Aim of the exercise :: Repeat the records exactly as given. Do not include the pictures.

[Start of section]

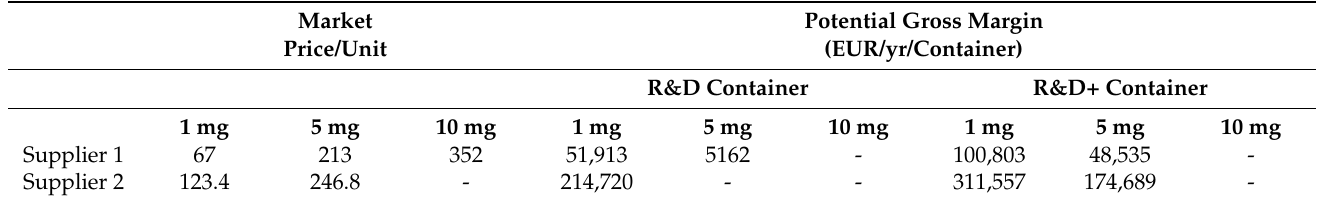
Table 7. Market price per unit of ingenol-mebutate from laboratory suppliers. Calculation of the potential gross margin per year and per container by comparison of the cost price in “R&D” and “R&D+” containers with luminosity of 500 PAR and the ethyl acetate at 120 ◦ C extraction method, for each selling unit (1 mg; 5 mg; 10 mg). Supplier 1: MedChemExpress; supplier 2:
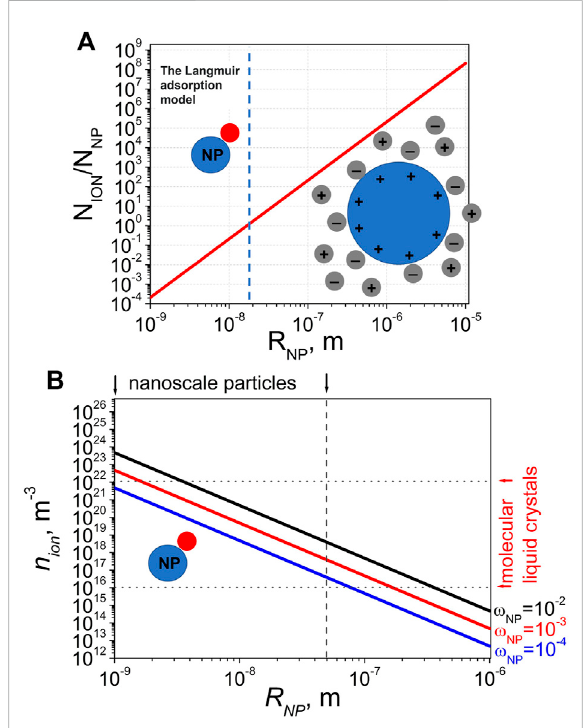
liquid crystals as a function of the particle radius. (B) The concentration of mobile ions in molecular liquid crystals as a function of the particle radius assuming a one ion per one (cid:1) 1). This concentration is colloidal particle condition ( N ION N NP computed for three values of weight concentration of nanoparticles (10 − 2 ; 10 − 3 ; 10 − 4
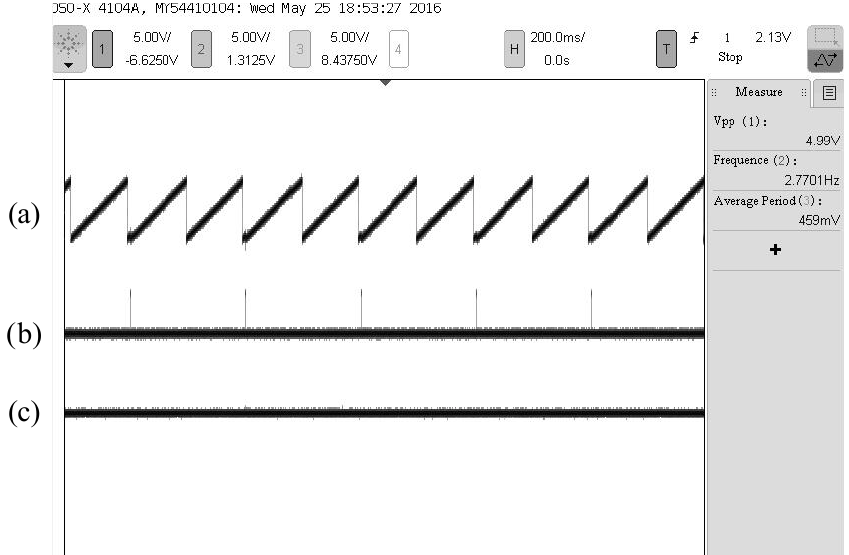
Figure 10. Oscillogram of the sensor output signal with a simulative rotational speed of 1000°/s: ( a ) Angular displacement information; ( b ) The refresh pulse; ( c ) Angular velocity information.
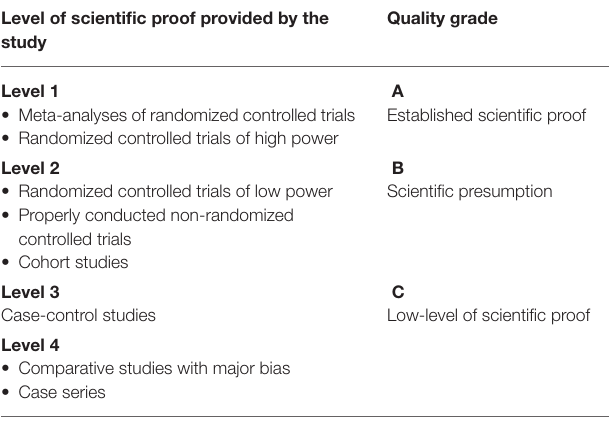
TABLE 1 | Level of scientific evidence and gradation of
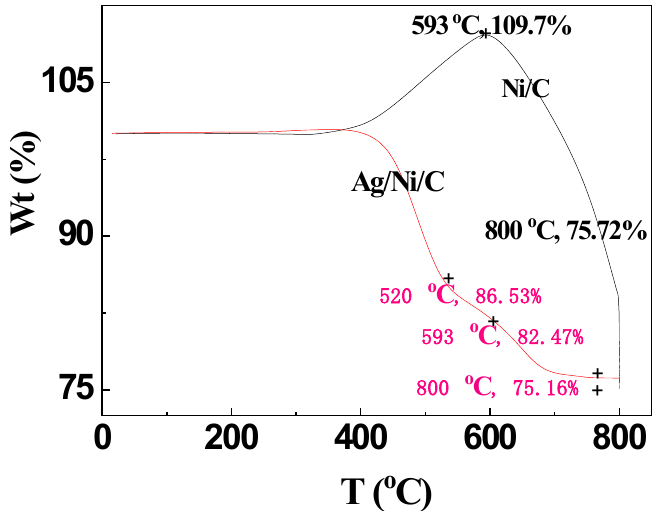
Figure 6. TGA curves of the samples: Ni/C and Ag/Ni/C powders (Balance Gas: Nitrogen 40.0 mL/min; Sample Gas: Air 60.0 mL/min; 1: Ramp 10.0 °C/min to 800.0 °C; 2: Isothermal curing for 120.0 min).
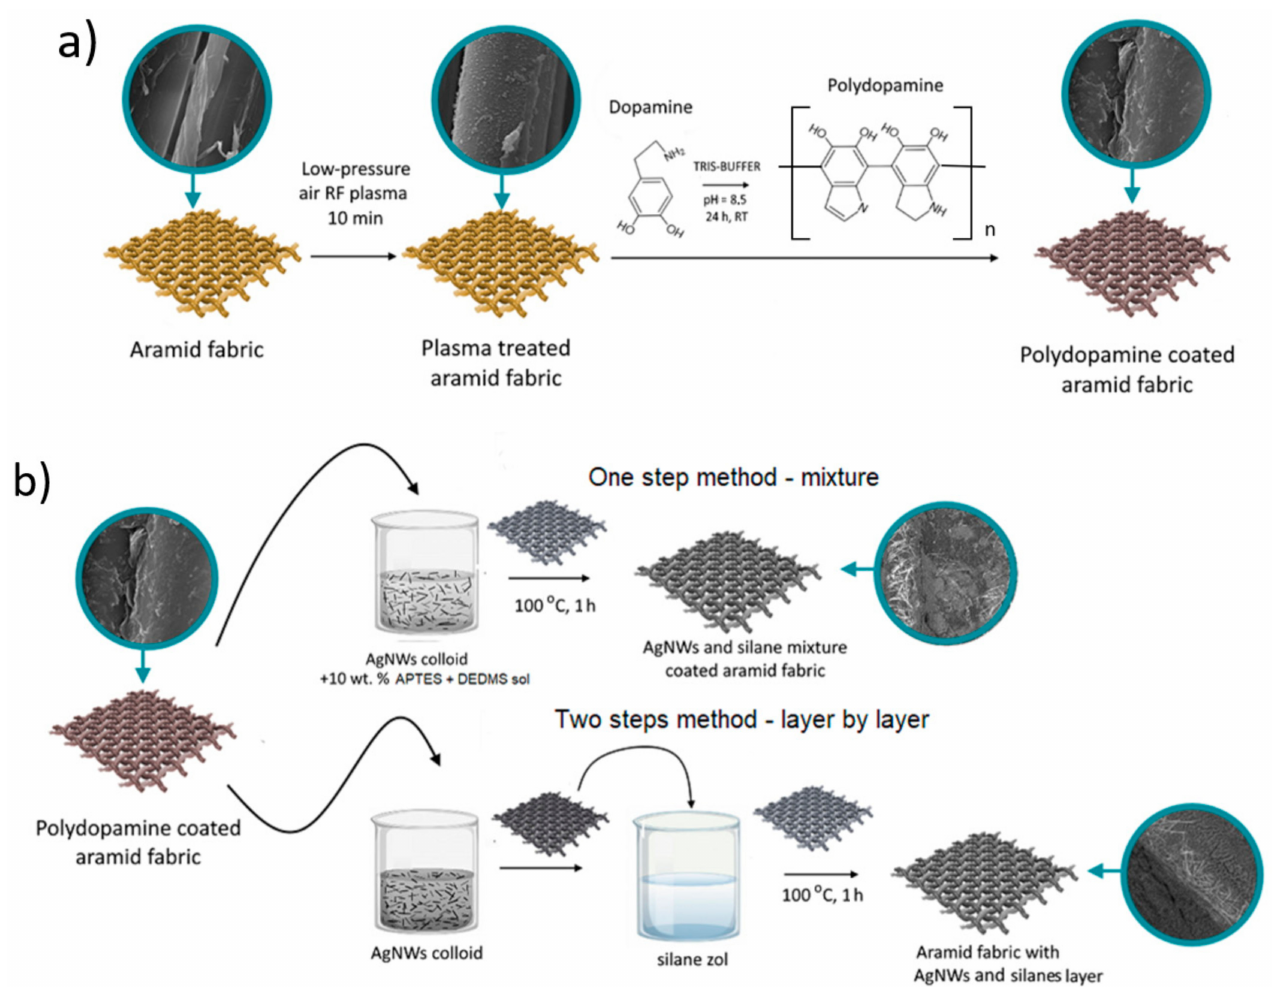
Figure 1. The scheme of the modification of aramid fabrics with ( a ) low-pressure air RF plasma and polydopamine and ( b ) the application of AgNWs and silanes by the mixture and layer-by-layer method. Silanes Sol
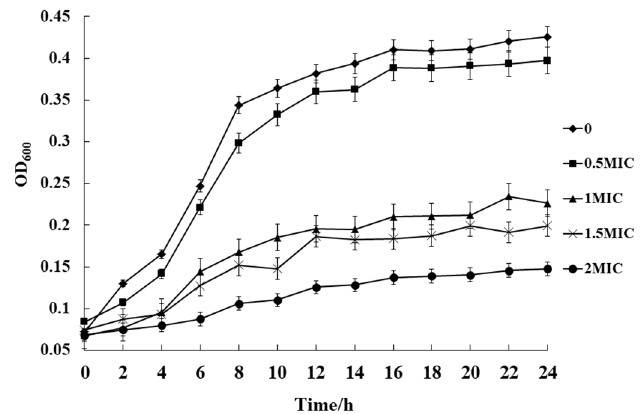
Figure 1. Growth curves of S. aureus ATCC 13565 cultured in Luria-Bertani (LB containing with 0, 0.5, 1, 1.5, and 2 MIC of ATCE. Error bars denote standard deviation ( n = 3).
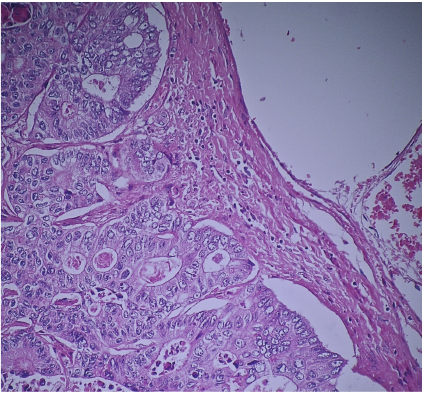
Figure 9: Microscopic examination of IVC at magnification × 10 with H&E stains. Moderately differentiated adenocarcinoma cells are noted to the left of the image, encroaching onto but not invading the endothelium of the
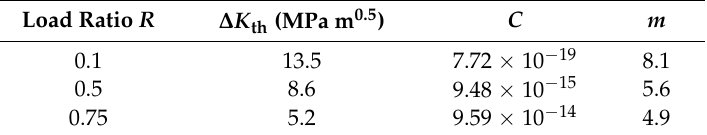
Figure 6. Fatigue crack growth curves plotted as a function of the nominal stress intensity factor range. Table 5. Best-fit parameters of the crack propagation law expressed by Equation (3).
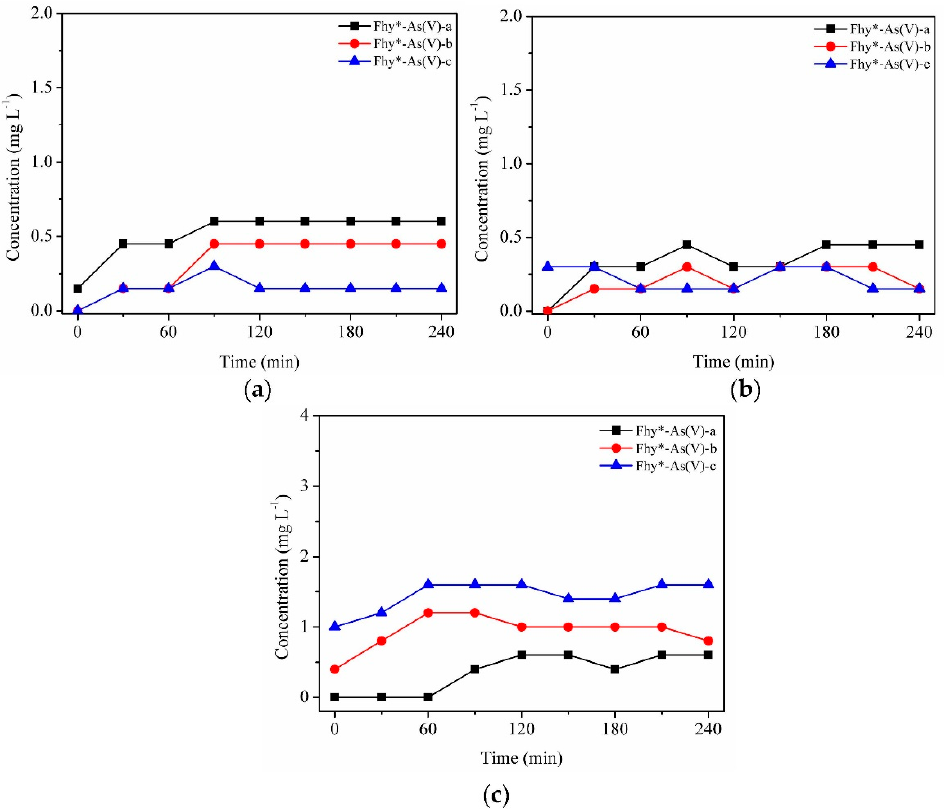
Figure 6. Dissolution kinetics under UV illumination with suspensions of 0.1 g L − 1 Fhy*-As(V) at pH 3.0. Dissolved TFe ( a ), dissolved Fe(II) ( b ), and As(V) ( c ) were measured.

[End of section]

Exercise answer ::
Table 7. Market price per unit of ingenol-mebutate from laboratory suppliers. Calculation of the potential gross margin per year and per container by comparison of the cost price in “R&D” and “R&D+” containers with luminosity of 500 PAR and the ethyl acetate at 120 ◦ C extraction method, for each selling unit (1 mg; 5 mg; 10 mg). Supplier 1: MedChemExpress; supplier 2:
liquid crystals as a function of the particle radius. (B) The concentration of mobile ions in molecular liquid crystals as a function of the particle radius assuming a one ion per one (cid:1) 1). This concentration is colloidal particle condition ( N ION N NP computed for three values of weight concentration of nanoparticles (10 − 2 ; 10 − 3 ; 10 − 4
Figure 10. Oscillogram of the sensor output signal with a simulative rotational speed of 1000°/s: ( a ) Angular displacement information; ( b ) The refresh pulse; ( c ) Angular velocity information.
TABLE 1 | Level of scientific evidence and gradation of
Figure 6. TGA curves of the samples: Ni/C and Ag/Ni/C powders (Balance Gas: Nitrogen 40.0 mL/min; Sample Gas: Air 60.0 mL/min; 1: Ramp 10.0 °C/min to 800.0 °C; 2: Isothermal curing for 120.0 min).
Figure 1. The scheme of the modification of aramid fabrics with ( a ) low-pressure air RF plasma and polydopamine and ( b ) the application of AgNWs and silanes by the mixture and layer-by-layer method. Silanes Sol
Figure 1. Growth curves of S. aureus ATCC 13565 cultured in Luria-Bertani (LB containing with 0, 0.5, 1, 1.5, and 2 MIC of ATCE. Error bars denote standard deviation ( n = 3).
Figure 9: Microscopic examination of IVC at magnification × 10 with H&E stains. Moderately differentiated adenocarcinoma cells are noted to the left of the image, encroaching onto but not invading the endothelium of the
Figure 6. Fatigue crack growth curves plotted as a function of the nominal stress intensity factor range. Table 5. Best-fit parameters of the crack propagation law expressed by Equation (3).
Figure 6. Dissolution kinetics under UV illumination with suspensions of 0.1 g L − 1 Fhy*-As(V) at pH 3.0. Dissolved TFe ( a ), dissolved Fe(II) ( b ), and As(V) ( c ) were measured.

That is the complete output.